> **Alıştırma Görevleri**
a - Seçilmiş metne göre:
(i) I. Otto 962 yılında kim tarafından taç giydirilmiştir?
(ii) Sekülarizm düşüncesi hangi mücadele zamanında Batı Avrupa'da ortaya çıkmıştır?
b - İmparatorlar ile papalar arasındaki mücadeleyi anlatan seçilmiş metni kaldığı yerden sürdürerek devamını yazar mısınız?

> **Seçilmiş Metin**
==========

Söylencenin oluşmasına neden olan faktör ise gerçek anlamda ilk Kutsal Roma İmparatoru diyebileceğimiz I.Otto’nun 962 yılında bizzat papa tarafından taç giydirilmesi olabilir.
Daha sonra ortaya çıkacak olan sekularizm düşüncesi ise aslında imparatorlar ve papalar arasındaki mücadele zamanında Batı Avrupa’da ortaya çıkmıştı desek bir bakıma yanlış olmaz. Jacques Le Goff bu durumu “Dünyevi egemenlik üzerinde manevi egemenliğin üzerine dair ya da tam aksi yönde tartışmalar” olarak belirtmiştir[12].

==========

> **Verilen Bilgiler**
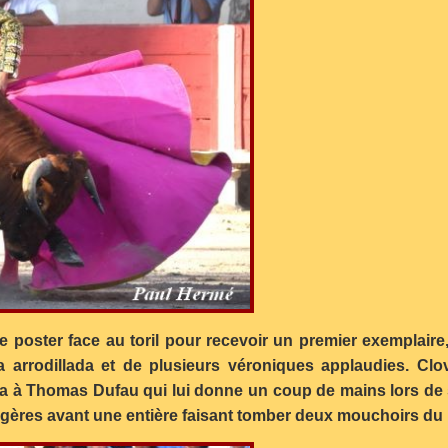
e poster face au toril pour recevoir un premier exemplaire
ga arrodillada et de plusieurs véroniques applaudies. Cl
na à Thomas Dufau qui lui donne un coup de mains lors de
gères avant une entière faisant tomber deux mouchoirs du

==========

> **Görev Yanıtları**
a -
(i) Bizzat papa tarafından.
(ii) İmparatorlar ve papalar arasındaki mücadele zamanında.

b -
Batı’da kilisenin güçlenmesine neden olan bir diğer faktör ise siyasi olarak bir birliğin sağlanamamış olmasıdır. Bu yüzden Voltaire Kutsal Roma İmparatorluğu’nun adıyla alay etmiştir desek sanırım yanlış olmaz. Doğu’da, yani devrin Konstantinopolis’inde, kilise devlet kontrolünde büyüyor iken Batı’da kilise kurumu devletten bağımsız bir oluşumdur. Gelişmiş bürokratik sistem olmaması sebebiyle kariyer arayan insanlar zamanla kiliseye katılmışlardır, yine belirtmek gerekir ki Batı menşeli olan pek çok düşünür kilise kökenlidir. Buradan hareketle diyebiliriz ki kilise zamanla yalnızca siyasi gücün üstünde olan bir kurum hâline gelmemiş, aynı zamanda mevcut entelijansiyaya da hakim olmuştur. Yine de konuyu daha iyi açıklayabilmek için feodalizme bakmakta fayda olacaktır.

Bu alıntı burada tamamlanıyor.